Osprey's Hurricane


Osprey Publishing


$12.00 MSRP


Scott Van Aken

Notes: 136 pages, 7 x 5 inches, hardbound
ISBN: 978-1-4728-3153-8

It is somewhat surprising to those who are not that into aircraft to discover that the Hurrican, Spitfire, and Bf-109 were all developed about the same time. They also entered unit service about the same time, though the 109 was first in this regard. What makes this surprising is that the Hurricane is rather 'old school'. It is not a full metal airframe, being an evolution of the biplane Fury, which, though it had a metal forward fuselage, was pretty much metal frame covered with fabric. So it was with the Hurricane, though it eventually got full metal wings.
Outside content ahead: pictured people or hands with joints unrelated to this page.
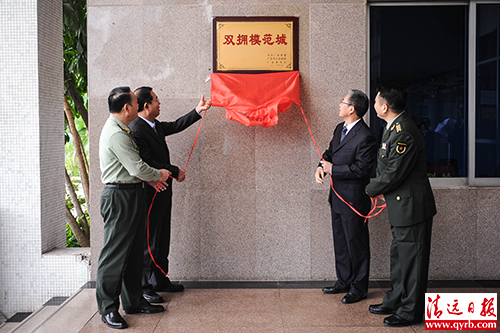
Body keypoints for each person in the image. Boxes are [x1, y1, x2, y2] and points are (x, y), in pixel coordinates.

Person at [97, 86, 172, 330]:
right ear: (127, 107)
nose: (139, 106)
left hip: (132, 193)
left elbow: (134, 168)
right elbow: (137, 167)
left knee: (133, 252)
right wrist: (158, 174)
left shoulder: (123, 129)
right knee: (114, 255)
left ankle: (134, 301)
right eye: (135, 103)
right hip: (120, 197)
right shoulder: (116, 133)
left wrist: (149, 178)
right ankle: (108, 309)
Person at [129, 87, 211, 303]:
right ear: (146, 105)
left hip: (164, 190)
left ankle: (160, 279)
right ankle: (145, 286)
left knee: (162, 235)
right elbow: (146, 162)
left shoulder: (154, 126)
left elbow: (175, 125)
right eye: (156, 100)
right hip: (151, 191)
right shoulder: (137, 128)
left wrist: (197, 110)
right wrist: (174, 171)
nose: (159, 103)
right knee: (150, 238)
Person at [365, 85, 436, 327]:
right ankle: (394, 300)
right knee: (399, 257)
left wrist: (368, 191)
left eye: (376, 101)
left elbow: (394, 173)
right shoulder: (392, 127)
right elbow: (386, 168)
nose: (373, 105)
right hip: (400, 206)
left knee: (412, 262)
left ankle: (410, 311)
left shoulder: (403, 131)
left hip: (412, 208)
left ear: (385, 107)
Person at [316, 89, 378, 304]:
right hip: (336, 196)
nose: (339, 105)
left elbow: (362, 169)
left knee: (356, 243)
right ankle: (343, 281)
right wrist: (320, 167)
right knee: (341, 241)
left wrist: (333, 169)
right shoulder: (339, 129)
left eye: (342, 102)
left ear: (352, 109)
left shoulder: (366, 136)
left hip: (353, 199)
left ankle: (358, 288)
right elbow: (330, 152)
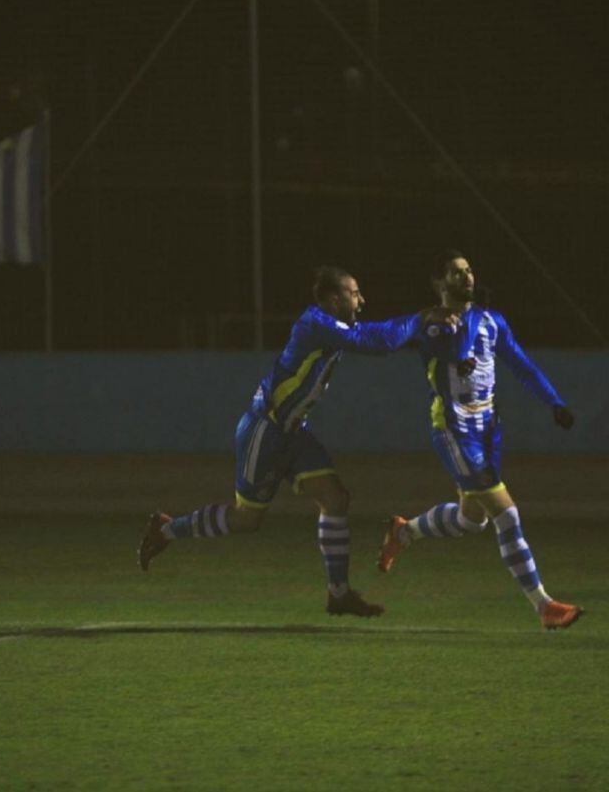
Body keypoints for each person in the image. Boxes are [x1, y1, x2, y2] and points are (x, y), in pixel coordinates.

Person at [138, 265, 453, 618]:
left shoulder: (336, 327)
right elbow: (377, 342)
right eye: (354, 293)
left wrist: (419, 323)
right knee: (246, 520)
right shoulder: (315, 323)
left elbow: (377, 332)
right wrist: (423, 317)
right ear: (334, 300)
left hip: (293, 431)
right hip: (266, 429)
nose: (361, 300)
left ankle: (339, 594)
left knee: (335, 498)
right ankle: (167, 529)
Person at [377, 250, 583, 631]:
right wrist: (465, 328)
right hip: (455, 426)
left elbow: (522, 364)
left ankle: (403, 532)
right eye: (456, 273)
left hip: (489, 425)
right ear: (439, 284)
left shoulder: (492, 320)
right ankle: (544, 606)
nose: (467, 277)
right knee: (506, 513)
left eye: (469, 270)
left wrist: (554, 402)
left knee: (471, 520)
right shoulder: (433, 326)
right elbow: (450, 351)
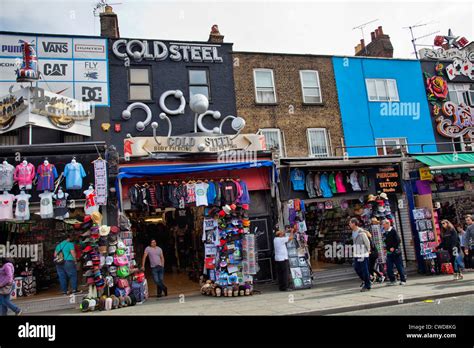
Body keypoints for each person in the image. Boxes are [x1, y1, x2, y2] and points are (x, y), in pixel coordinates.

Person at [349, 218, 371, 292]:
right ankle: (366, 280)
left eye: (350, 223)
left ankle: (367, 285)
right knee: (357, 268)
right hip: (357, 254)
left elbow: (367, 242)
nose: (349, 224)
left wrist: (368, 250)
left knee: (364, 270)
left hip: (363, 254)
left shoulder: (361, 232)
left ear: (354, 224)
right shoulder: (353, 232)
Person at [382, 219, 406, 286]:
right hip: (389, 253)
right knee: (389, 267)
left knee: (399, 266)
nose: (383, 226)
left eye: (384, 224)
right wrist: (386, 249)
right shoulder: (385, 232)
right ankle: (393, 280)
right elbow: (386, 242)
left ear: (388, 224)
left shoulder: (393, 231)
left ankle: (403, 280)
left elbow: (398, 240)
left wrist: (394, 247)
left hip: (396, 252)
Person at [273, 226, 295, 291]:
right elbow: (291, 238)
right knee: (285, 274)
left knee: (280, 274)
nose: (283, 234)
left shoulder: (275, 239)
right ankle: (285, 287)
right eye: (282, 234)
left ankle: (281, 287)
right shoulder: (281, 240)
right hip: (283, 259)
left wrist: (286, 230)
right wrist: (291, 231)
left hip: (278, 259)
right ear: (280, 235)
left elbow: (282, 234)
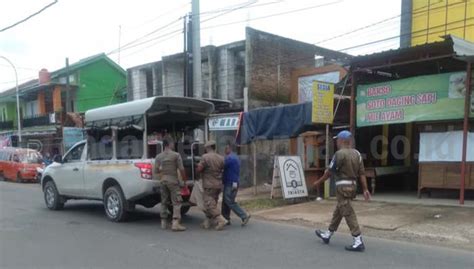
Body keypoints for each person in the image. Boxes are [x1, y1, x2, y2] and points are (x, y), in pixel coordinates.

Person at [313, 130, 371, 252]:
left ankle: (358, 239)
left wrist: (318, 182)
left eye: (337, 140)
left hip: (342, 187)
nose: (337, 142)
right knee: (339, 210)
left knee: (348, 211)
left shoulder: (339, 154)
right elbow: (362, 174)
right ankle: (328, 234)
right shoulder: (357, 154)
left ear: (342, 141)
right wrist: (365, 189)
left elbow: (329, 172)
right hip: (353, 187)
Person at [155, 139, 187, 232]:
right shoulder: (176, 155)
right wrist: (184, 181)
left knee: (164, 201)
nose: (174, 144)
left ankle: (163, 222)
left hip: (163, 181)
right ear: (169, 144)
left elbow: (156, 171)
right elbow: (181, 169)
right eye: (173, 143)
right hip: (173, 181)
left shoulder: (158, 156)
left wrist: (162, 173)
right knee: (176, 201)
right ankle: (175, 223)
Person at [196, 140, 228, 230]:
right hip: (218, 184)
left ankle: (221, 220)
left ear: (208, 148)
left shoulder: (205, 157)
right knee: (213, 203)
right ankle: (207, 223)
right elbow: (223, 168)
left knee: (208, 204)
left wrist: (197, 171)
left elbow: (199, 169)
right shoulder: (221, 158)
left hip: (209, 184)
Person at [222, 142, 251, 226]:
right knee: (225, 201)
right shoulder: (236, 157)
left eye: (226, 148)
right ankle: (225, 218)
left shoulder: (229, 158)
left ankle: (244, 215)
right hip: (234, 182)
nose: (224, 150)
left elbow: (221, 165)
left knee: (229, 201)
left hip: (230, 183)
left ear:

The Hurricane also had a fairly thick wing which was great for installing armament, but did tend to reduce its overall speed. The Hurricane was also one of the first British fighters to put guns in the wings. The Vickers guns used before were rather troublesome and tended to jam rather easily. So they were mounted where the pilot could reach them and clear the jam. About the time of the Hurricane, the British (BSA in particular) was in the process of obtaining a license for the US designed Browning .30 cal which was perfect for wings as it was considerably more reliable. However, that license was not in hand when the Hurricane was ready for flight so the prototype was unarmed. By the time of production, the license was done and the guns, now chambered for the British .303 were installed in both the Hurricane and Spitfire.

Though not as fast as the 109 or Spitfire, it was a plane that could be built quickly, repaired easily, and was available in fairly good numbers. It bore the brunt of the RAF's battles in the first years of the war both in Europe as well as in North Africa and in the Far East. It became a superb ground attack platform and was in widespread use outside Western Europe until the end of the war. It also shot down more enemy planes than any other British fighter.

This book  is a super read. It provides the full story of the Hurricane from the situation prior to its development, the prototypes, variants and its extensive wartime use. When you add in some great photos, well done art work and color profiles, you have a book that is well worth picking up.